**WHAT YOU HAVE TO DO:** Repeat what the lines below say, word for word, and skip every image.

++++ DATA EXTRACT ++++

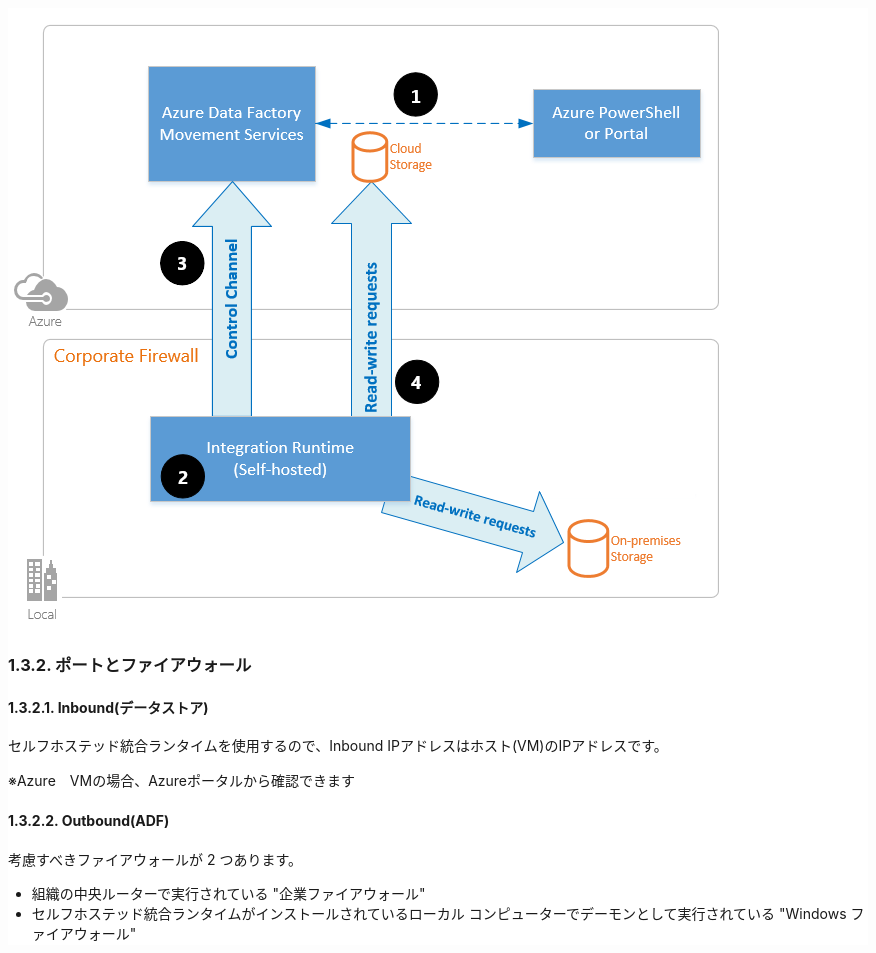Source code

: ![Alt text](images/shir_ach.png)

### 1.3.2. ポートとファイアウォール

#### 1.3.2.1. Inbound(データストア)

セルフホステッド統合ランタイムを使用するので、Inbound IPアドレスはホスト(VM)のIPアドレスです。

※Azure　VMの場合、Azureポータルから確認できます

#### 1.3.2.2. Outbound(ADF)

考慮すべきファイアウォールが 2 つあります。

* 組織の中央ルーターで実行されている "企業ファイアウォール"
* セルフホステッド統合ランタイムがインストールされているローカル コンピューターでデーモンとして実行されている "Windows ファイアウォール"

++++

**SOLVED PROBLEM:**
Source code

: ![Alt text](images/shir_ach.png)

### 1.3.2. ポートとファイアウォール

#### 1.3.2.1. Inbound(データストア)

セルフホステッド統合ランタイムを使用するので、Inbound IPアドレスはホスト(VM)のIPアドレスです。

※Azure　VMの場合、Azureポータルから確認できます

#### 1.3.2.2. Outbound(ADF)

考慮すべきファイアウォールが 2 つあります。

* 組織の中央ルーターで実行されている "企業ファイアウォール"
* セルフホステッド統合ランタイムがインストールされているローカル コンピューターでデーモンとして実行されている "Windows ファイアウォール"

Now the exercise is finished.